Each year Public Radio’s Regional Organizations present the PRRO Award to an individual whose work has significantly contributed to the health and growth of Public Radio.  I’m Ron Kramer, President of Western States Public Radio, and my fellow presidents have asked me to speak for them in presenting this year’s award.

Each year the Award is a fully restored and working vintage radio especially selected for its recipient.  This year’s Award is a beautiful 1946 Zenith Consoltone radio in its pristine bakelite case.

This year’s PRRO Award recipient is now entering his 37th year in public broadcasting administration.  During his career he has been responsible for the birth and growth of a significant number of both public broadcasting stations and ancillary facilities.  Beyond his work for the stations he manages, his no-nonsense, common sense approach in seeking to solve our industry’s challenges and explore our opportunities have been relentlessly advanced with the genial, collegial energy he radiates.

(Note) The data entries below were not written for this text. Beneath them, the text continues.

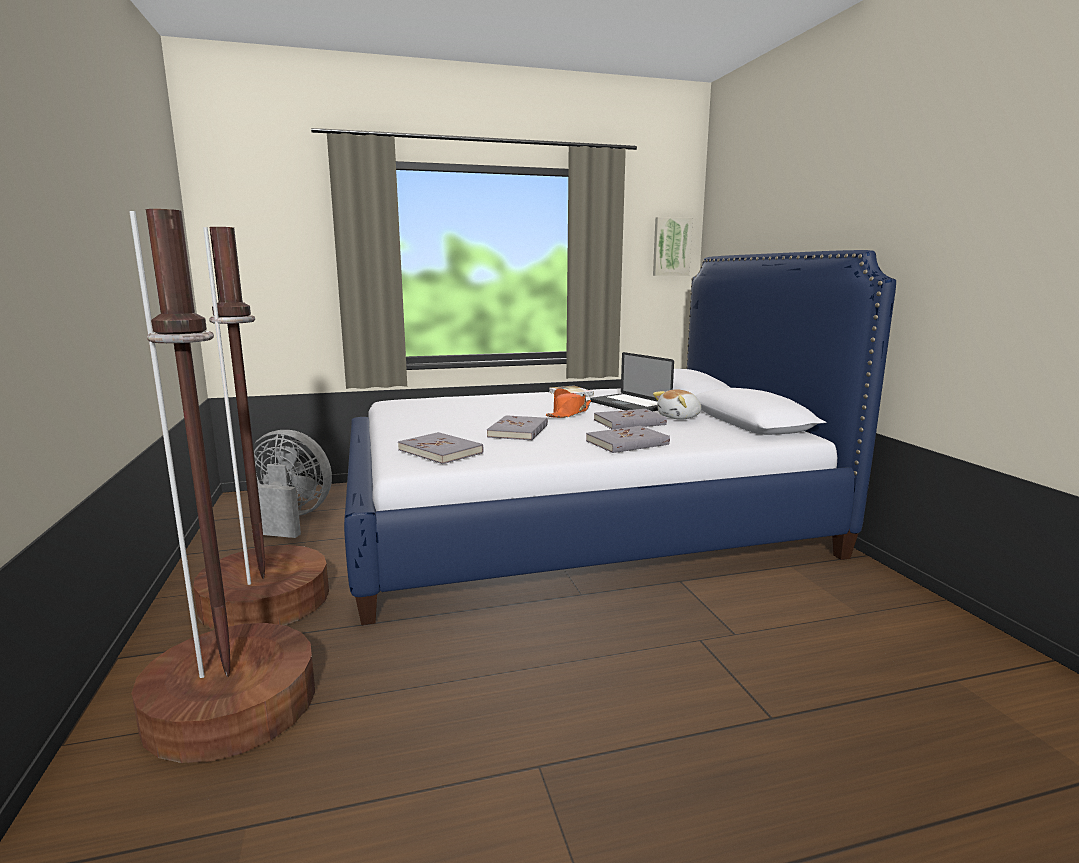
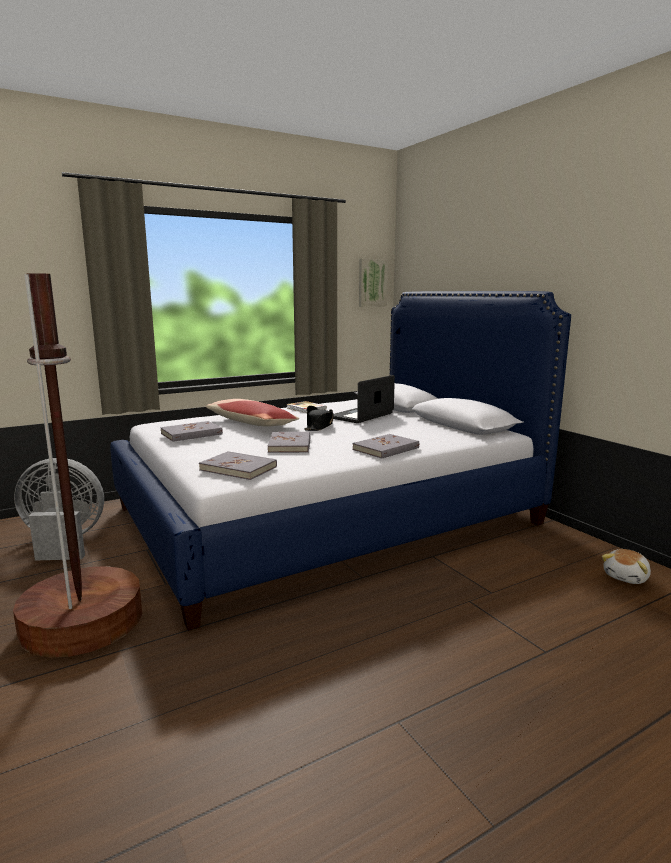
camera: 15 degrees left, 0 degrees up
(232, 704) = (103, 722): brown floor lamp -> none
(494, 406) = (250, 423): none -> pillow
(569, 413) = (319, 426): orange hat -> black hat
(629, 405) = (362, 416): laptop -> laptop turned 90 degrees clockwise
(629, 422) = (374, 431): grey book -> grey book (191, 434)
(679, 417) = (408, 424): plush toy -> plush toy (627, 577)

Having for many years been responsible for both public radio and television operations, and achieved the role of respected statesmen in the public broadcasting arena, public radio has clearly remained a central allegiance.  He has served public radio through Board service in a wide variety of settings including West Coast Public Radio, National Public Radio, the Station Resource Group and the Integrated Media Association in addition to a lengthy litany of committee and other assignments.  For a person whose background is steeped in the hallmarks of administration, it is the possibilities of our technological information society that seem to have increasingly fired his imagination and creative energies.  His writings about the transformational opportunities and implications of our information age seem to pour out of him in torrents as has he seeks to stimulate thought, and share his passion for that exploration, with others through papers, presentations, blogs and a host of other media.  A forward thinker – he likes to say that, in contemplating an issue, he thinks it useful to draw upon the conclusions of all his experience in public broadcasting – and then consider doing the opposite.  His is a constant voice pushing the envelope of exploration of the most effective ways in which technology can help public radio can best enhance its service to the American people.

His interest and commitment to that quest led him to devote two full years, as a half-time consultant, to the CPB-funded Digital Distribution Initiative collaboration between public radio and public television.  That landmark work, if anything, seems to have served only as a foundation on which to ground his constant campaign to push us all to new levels of exploration of the nexus between our values, our talents, our possibilities and our public service. 

He travels constantly and widely as he serves to strengthen public broadcasting.  His co-workers describe him with affection and admiration – about the only thing they would seemingly change would be the timeliness of his filing his endless travel reports.

For a career in which he has consistently championed public radio’s highest ideals, painstakingly developed stations whose programming elevates the communities they serve, pursued a national vision of cutting-edge innovation to public radio’s public service, and his statesmanship and friendship to our industry and all of its citizens, we are pleased to confer this year’s PRROAward to Washington State University’s Associate Vice President and General Manager for Educational Telecommunications and Technology, and Northwest Public Radio’s General Manager  – Dennis Haarsager.